Obama’s choice of Joe Biden as his running mate seems, at least in part, to be a concession to McCain. The most immediate justifications for this choice appear to be the most pertinent: Biden was chosen for his extensive foreign policy experience as the three time chair of the Senate Foreign Relations Committee, and, on a broader scale, simply for his experience. But on a deeper level, the concession is to the enduring idea of “experience” itself.
This idea has been the overriding theme of the presidential race so far. Hillary Clinton insisted that she had more of it than Obama, though how she would have changed her tack when facing McCain, had she claimed the Democratic presidential nomination, is anybody’s guess. She clearly favours Obama over McCain: assuming this is genuine (and, despite the nature of party politics there is no reason not to think so), this is a tacit acknowledgement that experience is not the be all and end all, and that intellect and ideas are important after all.

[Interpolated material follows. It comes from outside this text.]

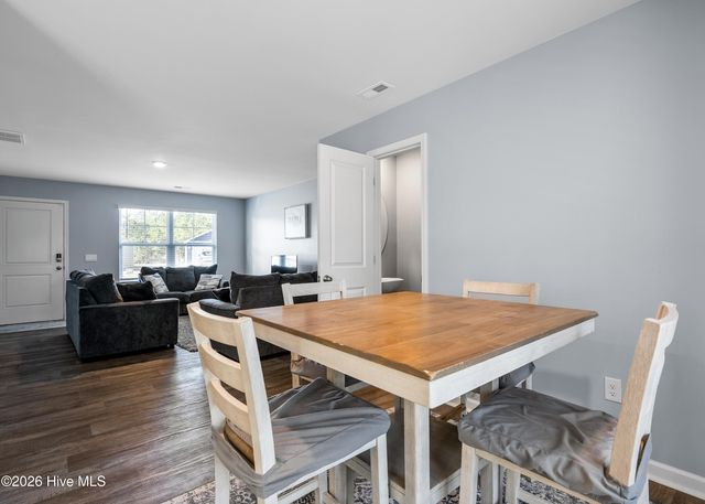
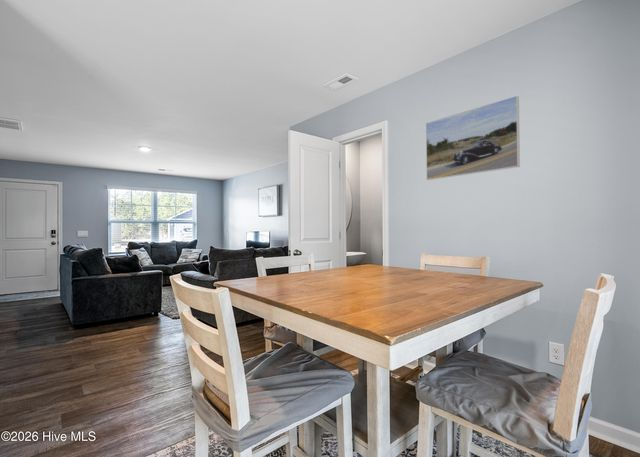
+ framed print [425,95,521,181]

McCain insists that he has more experience than Obama, but the question is, how important is experience in and of itself? Obama must have reflected on this pickle himself, and concluded that it wasn’t very much, except as a useful disarming tool; but it would be impolitic of him to express this publicly as he would draw jeers of “elitism” from the hungry media crowds. To take a hypothetical example: imagine an unintelligent person who is born into a privileged family with political connections, which he uses to embark upon a mildly successful political career. During the course of this career, he meets many politicians, engages in many debates, sees what goes on behind the scenes, becomes suitably cynical, and is able to put on a good political mask. By any standard, he would have had a lot of experience. But would this mean anything? He is unintelligent, and therefore gleans very little of substance from all these things. Of course, in this extreme example, experience would be meaningless.
McCain is not this hypothetical example. But he claims to be a man of experience, and a man of substance. It seems to me, that if one truly is a man of substance, one should not keep reminding others that one is a man of experience. It is little more than an insecurity smokescreen. A true man of substance would not have to consciously describe himself as anything, but would let his policies and his actions be the true narrator. It is also a cynical tactic that, far from showing his sincerity, tends actually to show his falsity, and his desperation. Knowing that his experience is a selling point to many Americans, it is a mere word he has to use, an advertising jingle. Therefore it is also an insult to the electorate. Can they not judge for themselves the extent, nature, and importance of his experience without constant reminders?